Sillery Gaon is a village in the Kalimpong II CD block in the Kalimpong Sadar subdivision of the Kalimpong district in the state of West Bengal, India.

==Etymology==
There are many myths and legends associated with the name Sillery. It is said to be a portmanteau derived from the word sillery, which is a plant that grows in abundance in the region.

==Geography==

===Location===
Sillery Gaon is located at .

Sillery Gaon is situated at an altitude of 6000 ft. The area offers views of the Mt. Kangchenjunga and its allied peaks and the Teesta River. This area also abounds in cinchona plantation, which was introduced in the region by the British as a source of quinine used for the treatment of malaria.

An attraction for tourists visiting Sillery Gaon is Sangchen Dorjee Monastery, which was built during the Bhutanese rule in Pedong.

===Area overview===
The map above shows the Kalimpong Sadar subdivision of Kalimpong district. Physiographically, this area forms the Kalimpong Range, with the average elevation varying from 300 to 3000 m. This region is characterized by abruptly rising hills and numerous small streams. It is a predominantly rural area with 77.67% of the population living in rural areas and only 22.23% living in the urban areas.

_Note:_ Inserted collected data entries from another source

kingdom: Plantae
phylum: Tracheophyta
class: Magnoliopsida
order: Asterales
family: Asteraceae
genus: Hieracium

While Kalimpong is the only municipality, Dungra is the sole census town in the entire area. The economy is agro-based and there are 6 tea gardens in the Gorubathan CD block. In 2011, Kalimpong subdivision had a literacy rate of 81.85%, comparable with the highest levels of literacy in the districts of the state. While the first degree college in the subdivision was established at Kalimpong in 1962 the entire subdivision (and now the entire district), other than the head-quarters, had to wait until as late as 2015 (more than half a century) to have their first degree colleges at Pedong and Gorubathan.

Note: The map alongside presents some of the notable locations in the subdivision. All places marked in the map are linked in the larger full screen map.

==Transport==
Sillery Gaon can be reached by a motorable road from Pedong.